6.4 Variability over Time

Next we will look at the changes in variability in backscatter values over time for each of the CORINE Land Cover types. We do this by creating the following interactive plot. We can spot that backscatter in agricultural fields varies due to seasonal cycles like planting, growing, and harvesting, each of which changes vegetation structure. Changes in backscatter are strongly related to soil moisture content from irrigation or rainfall. Ultimately, phenological stages of crops and canopy moisture dynamics can affect the backscatter signal.

hv.extension("bokeh")

robust_min = var_ds.sig0.quantile(0.02).item()
robust_max = var_ds.sig0.quantile(0.98).item()

bin_edges = [
    i + j * 0.5
    for i in range(int(robust_min) - 2, int(robust_max) + 2)
    for j in range(2)
]

land_cover = {"\xa0\xa0\xa0 Complete Land Cover": 1}
land_cover.update(
    {
        f"{int(value): 02} {color_mapping[value]['label']}": int(value)
        for value in present_landcover_codes
    }
)
time = var_ds.sig0["time"].values

rangexy = RangeXY()


def load_image(time, land_cover, x_range, y_range):
    """
    Callback Function Landcover.

    Parameters
    ----------
    time: panda.datatime
        time slice
    landcover: int
        land cover type
    x_range: array_like
        longitude range
    y_range: array_like
        latitude range

    Returns
    -------
    holoviews.Image
    """

    if land_cover == "\xa0\xa0\xa0 Complete Land Cover":
        sig0_selected_ds = var_ds.sig0.sel(time=time)

    else:
        land_cover_value = int(land_cover.split()[0])
        mask_ds = var_ds.land_cover == land_cover_value
        sig0_selected_ds = var_ds.sig0.sel(time=time).where(mask_ds)

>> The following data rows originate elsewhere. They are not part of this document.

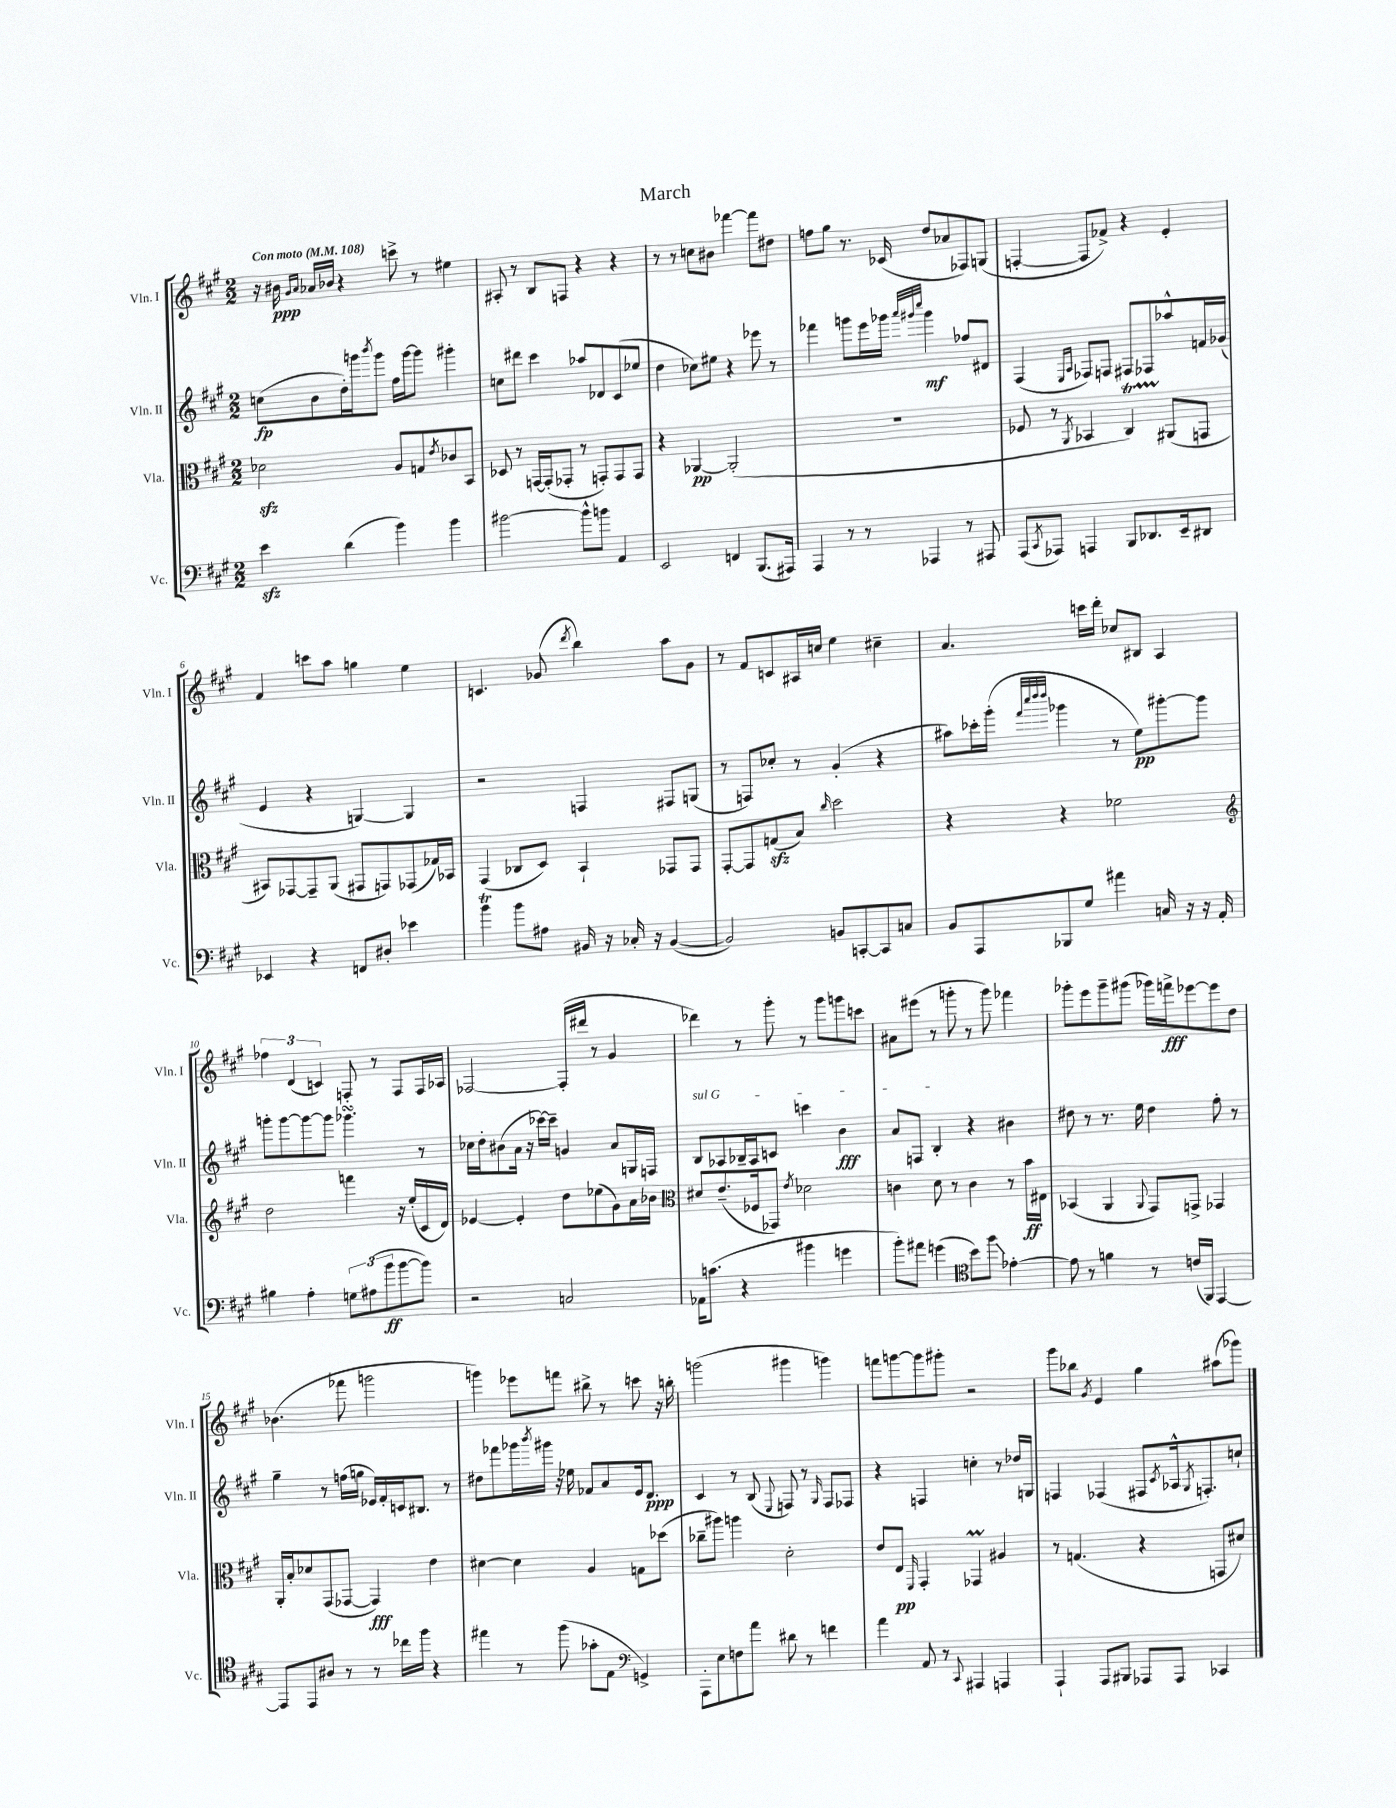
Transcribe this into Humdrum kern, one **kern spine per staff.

**kern	**kern	**kern	**kern
*staff4	*staff3	*staff2	*staff1
*clefF4	*clefC3	*clefG2	*clefG2
*k[f#c#g#]	*k[f#c#g#]	*k[f#c#g#]	*k[f#c#g#]
*M2/2	*M2/2	*M2/2	*M2/2
*MM108	*MM108	*MM108	*MM108
4e	2d-	(8cc	16r
.	.	.	16b#
.	.	.	16qqg#
.	.	.	16qqa
.	.	8b	16a-
.	.	.	16b-
(4d	.	16dd')	4r
.	.	16ggg	.
.	.	8qbbb	.
.	.	8ggg	.
4b)	8A	16ff#	8ccc^
.	.	[16ggg	.
.	8G	8ggg]	8r
.	8qe	.	.
4b	8c-	4ggg#'	4ee#
.	8BB	.	.
=	=	=	=
[2b#	8D-	8cc	8A#'
.	8r	8ddd#	8r
.	[16GG	4ccc#	8B
.	(16GG']	.	.
.	8GG-'	.	8F
8b#^^]	8r	8aa-	4r
8b	8GG')	8d-	.
4AA	8GG	(8c#	4r
.	8GG	8ee-	.
=	=	=	=
2EE	4r	4dd	8r
.	.	.	8r
.	[4AA-	8cc-)	8cc
.	.	8ee#	8b#
4FF	(2AA-']	4r	[4fff-
(8.BBB	.	8eee-	8fff-]
.	.	8r	8dd#
16AAA#)	.	.	.
=	=	=	=
4AAA	1r	4fff-	8ff
.	.	.	8gg#
8r	.	8ggg	8.r
8r	.	16eee	.
.	.	16ggg-	(16c-
.	.	32qqaaa	.
.	.	32qqggg#	.
.	.	32qqcccc#	.
4AAA-	.	4ggg#	8dd
.	.	.	8a-
8r	.	8ff-	8F-)
8AAA#	.	8d#	(8G
=	=	=	=
(8AAA	8F-	(4F#	[4F'
8qCC#	.	.	.
8AAA-)	8r	.	.
.	.	16qqE	.
.	8qAA	16qqA	.
4AAA	4BB-	8F-)	8F]
.	.	8F	8f-^)
8BBB	4C#)	8F#	4r
8.DD-	.	8F-	.
.	(8AA#	8aa-^^	4e'
16EE~	.	.	.
8DD#	8GG	16f	.
.	.	(16g-	.
=	=	=	=
4EE-	8BB#)	4e	4f#
.	[8GG-	.	.
4r	8GG-~]	4r	8ccc
.	(8AA	.	8aa
8FF	8GG#	[4G)	4gg
8D#'	8GG)	.	.
4e-	(8GG-	4G]	4ee
.	16G-)	.	.
.	16BB-	.	.
=	=	=	=
4b	(4GG#	2r	4.c
8b	8C-	.	.
8A#	8D)	.	(8g-
.	.	.	8qddd
16BB#	4BB`	4F	4bb)
16r	.	.	.
16C-'	.	.	.
16r	.	.	.
([4BB#	8GG-	8F#	8aa
.	8GG-	(8G	8g-
=	=	=	=
2BB#])	[8GG#'	8r	8r
.	8GG#]	8F)	8f#
.	(8G	8cc-'	8c
.	8B)	8r	16A#
.	.	.	16cc
.	16qqcc#	.	.
8BB	2dd	(4g#'	4ee
[8CC'	.	.	.
8CC]	.	4r	4cc#~
8C	.	.	.
=	=	=	=
8BB	4r	8aa#)	4.a
8AAA	.	16ccc-'	.
.	.	(16ggg#'	.
.	.	32qqfff#	.
.	.	32qqcccc#	.
.	.	32qqdddd	.
.	.	32qqdddd	.
8BBB-	4r	4ggg-	.
8G#	.	.	16ccc
.	.	.	16ddd'
4a#	2f-	8r	8cc-
.	.	8ee)	8B#
16C	.	[8ggg#'	4A
16r	.	.	.
16r	.	8ggg#]	.
16AA'	.	.	.
=	=	=	=
*	*clefG2	*	*
4B#	2dd	8ggg'	6ff-
.	.	[8ggg	.
.	.	.	(6d
4A'	.	8ggg_	.
.	.	.	6c)
.	.	8ggg]	.
12G	4fff	4.ggg-	8F'
(12A#	.	.	.
.	.	.	8r
12b	.	.	.
[8b	16r	.	8F
.	(16ee'	.	.
8b])	16c#	8r	16F
.	16d)	.	16A-
=	=	=	=
2r	[4e-	16cc-	[2F-
.	.	16dd'	.
.	.	(8b#	.
.	4e-']	16a	.
.	.	16r	.
.	.	[16ccc-)	.
.	.	16ccc-~]	.
2C	8dd	4g	(16F-']
.	.	.	16ddd#
.	(8ee-	.	8r
.	8g#)	8a	4g#
.	16a	16G	.
.	16b-	16F	.
=	=	=	=
*	*clefC3	*	*
16AA-	8d#	8B	4ddd-)
(8.c	.	.	.
.	(8.e~	8A-	.
4r	.	16B-~	8r
.	16F-	16A-	.
.	8GG-)	8c	8ggg#'
.	8qe	.	.
4b#	2d-	4ccc	8r
.	.	.	8ggg#
4g	.	4b	8ggg
.	.	.	8ccc
=	=	=	=
8b')	4c	8a	8a#
8a#	.	8F	(8eee#
(4g	8d	4B'	8r
.	8r	.	8ggg'
*clefC4	*	*	*
8b)	4c	4r	8r
8ff#	.	.	8ggg)
[4e-'	8r	4b#	4fff-
.	16b	.	.
.	16E#	.	.
=	=	=	=
8e-]	(4BB-	8dd#	8ggg-'
8r	.	8r	8eee
4f	4AA	8.r	8ggg-~
.	.	.	(8ggg#
.	.	16ee	.
.	8qqAA	.	.
8r	8GG#)	4dd#	16ggg-)
.	.	.	16fff^
(16c	8GG^	.	[8eee-
16FF#)	.	.	.
[4EE	4GG-	8ff#'	8eee-]
.	.	8r	8dd
=	=	=	=
8EE]	16AA'	4gg#~	(4.b-
.	16B'	.	.
8EE	8d-	.	.
8A#	(8GG#	8r	.
8r	[8GG-	(16ff	8fff-
.	.	16gg	.
8r	4GG-])	16e-)	2ggg
.	.	16f#'	.
16cc-	.	16c	.
16ff#	.	8.B#	.
4r	4e	.	.
.	.	8r	.
=	=	=	=
4ee#	[4d#	8dd#	4ggg)
.	.	8fff-	.
8r	4d#]	16ggg-	8eee-
.	.	8qbbb	.
.	.	16ggg#	.
(8ff#	.	16r	8fff
.	.	16ee-	.
8g-'	4A	8f-	8bb#^
8E	.	8a	8r
*clefF4	*	*	*
4GG^)	8G	16e	8ccc
.	.	8.d	.
.	(8dd-	.	16r
.	.	.	16bb'
=	=	=	=
8AAA'	8cc-~	4c#	(2ggg
8E	8aa#)	.	.
8F	4aa	8r	.
8a	.	(8B	.
.	.	8qqE	.
8d#	2d'	8F)	4ggg#
8r	.	8r	.
.	.	16qqG#	.
4f	.	8F	4ggg)
.	.	8F-	.
=	=	=	=
4a	8e	4r	8fff
.	8E	.	[8ggg
.	16qqFF#	.	.
8AA	4GG#'	4F	8ggg]
8r	.	.	8ggg#'
8qqCC#	.	.	.
4AAA#	4GG-	4cc'	2r
4AAA	4A#	8r	.
.	.	16dd-	.
.	.	16G	.
=	=	=	=
4AAA`	8r	4F	8ggg#
.	(4.G	.	8bb-
.	.	.	8qg#
8AAA	.	(4F-	4e
8BBB#	.	.	.
8AAA-	4r	8F#	4gg#
.	.	8qc#	.
8AAA-	.	16A-^^	.
.	.	8qG#	.
.	.	8.F')	.
4CC-	8GG	.	(8aa#
.	8d#)	8cc`	8ggg-)
==	==	==	==
*-	*-	*-	*-
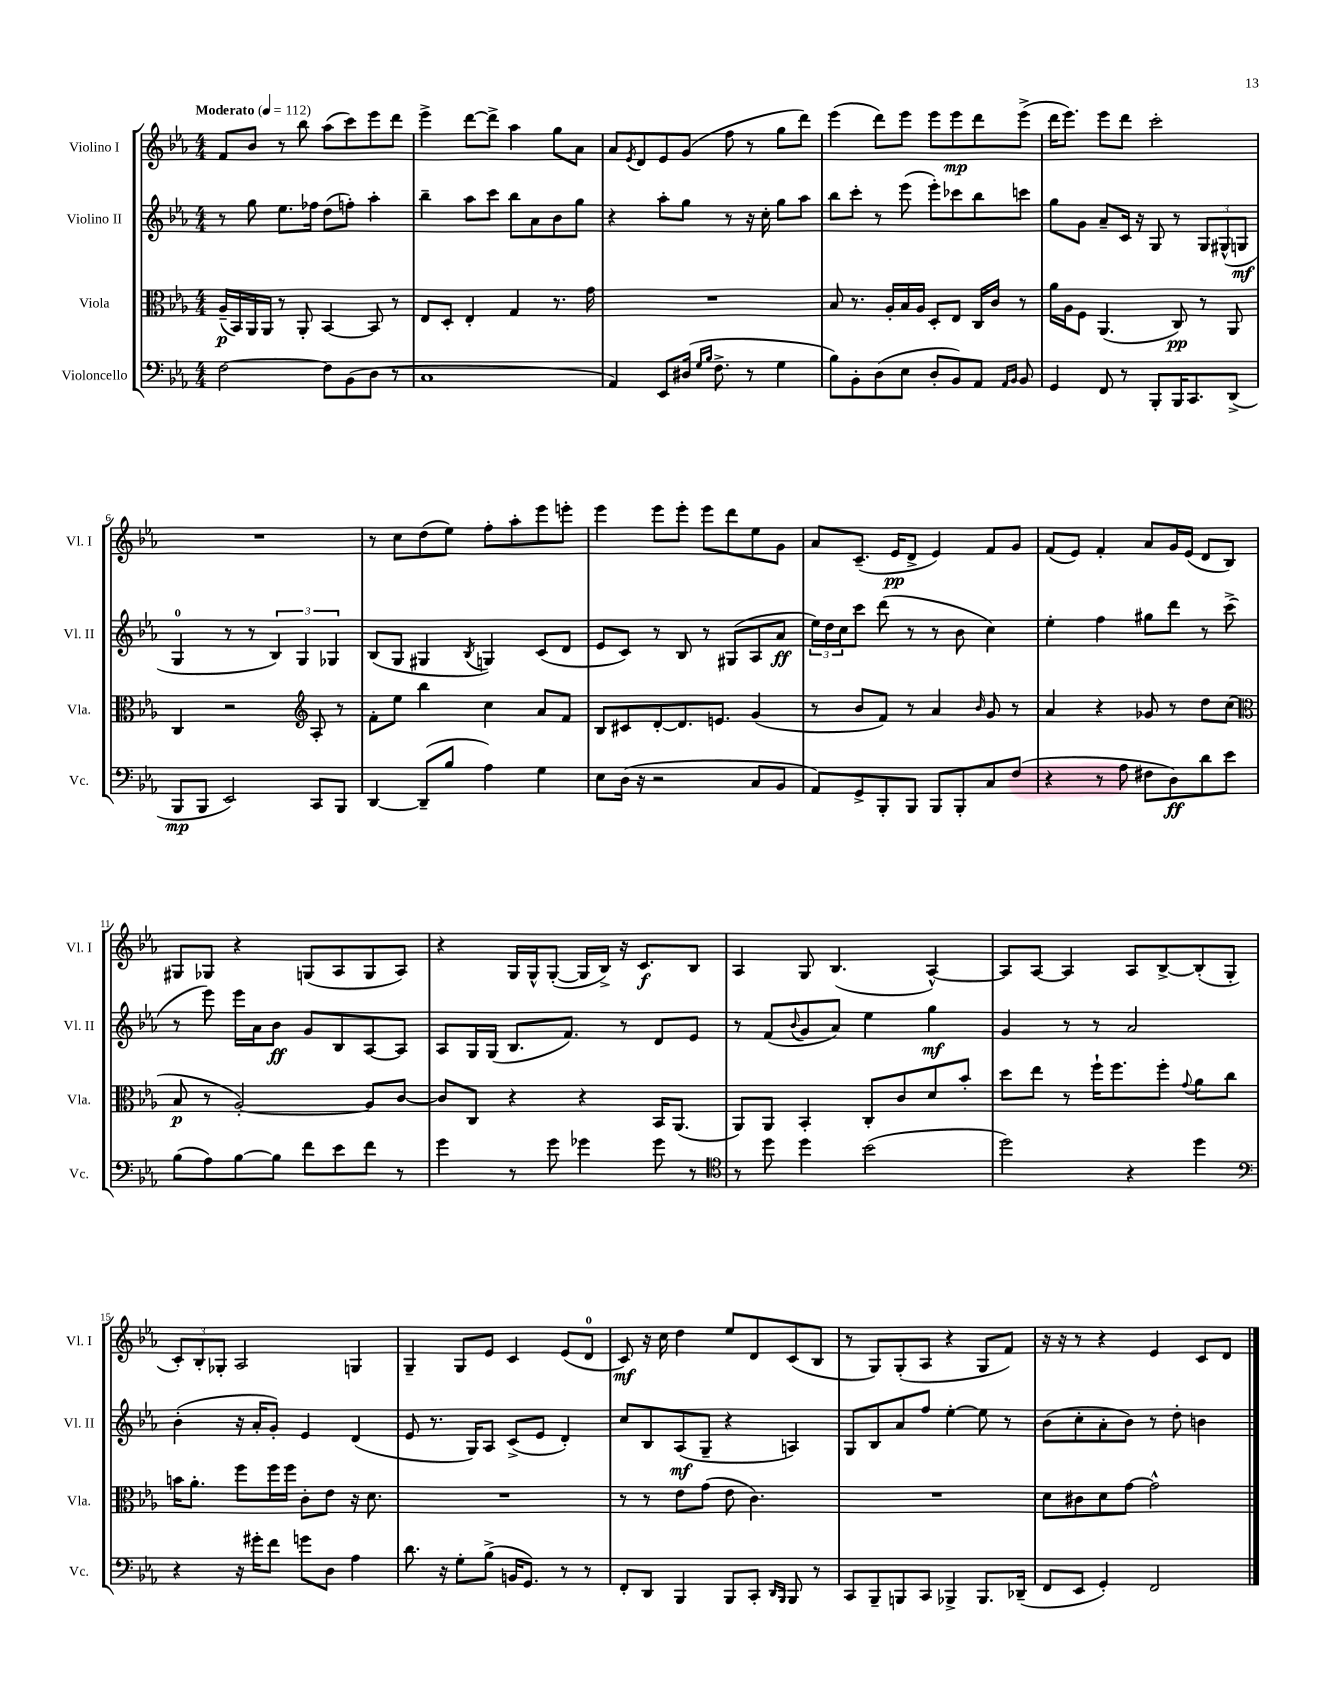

    hv_ds = hv.Dataset(sig0_selected_ds)
    img = hv_ds.to(hv.Image, ["x", "y"])

    if x_range and y_range:
        img = img.select(x=x_range, y=y_range)

    return hv.Image(img)


dmap = (
    hv.DynamicMap(load_image, kdims=["Time", "Landcover"], streams=[rangexy])
    .redim.values(Time=time, Landcover=land_cover)
    .hist(normed=True, bins=bin_edges)
)

image_opts = hv.opts.Image(
    cmap="Greys_r",
    colorbar=True,
    tools=["hover"],
    clim=(robust_min, robust_max),
    aspect="equal",
    framewise=False,
    frame_height=500,
    frame_width=500,
)

hist_opts = hv.opts.Histogram(width=350, height=555)

dmap.opts(image_opts, hist_opts)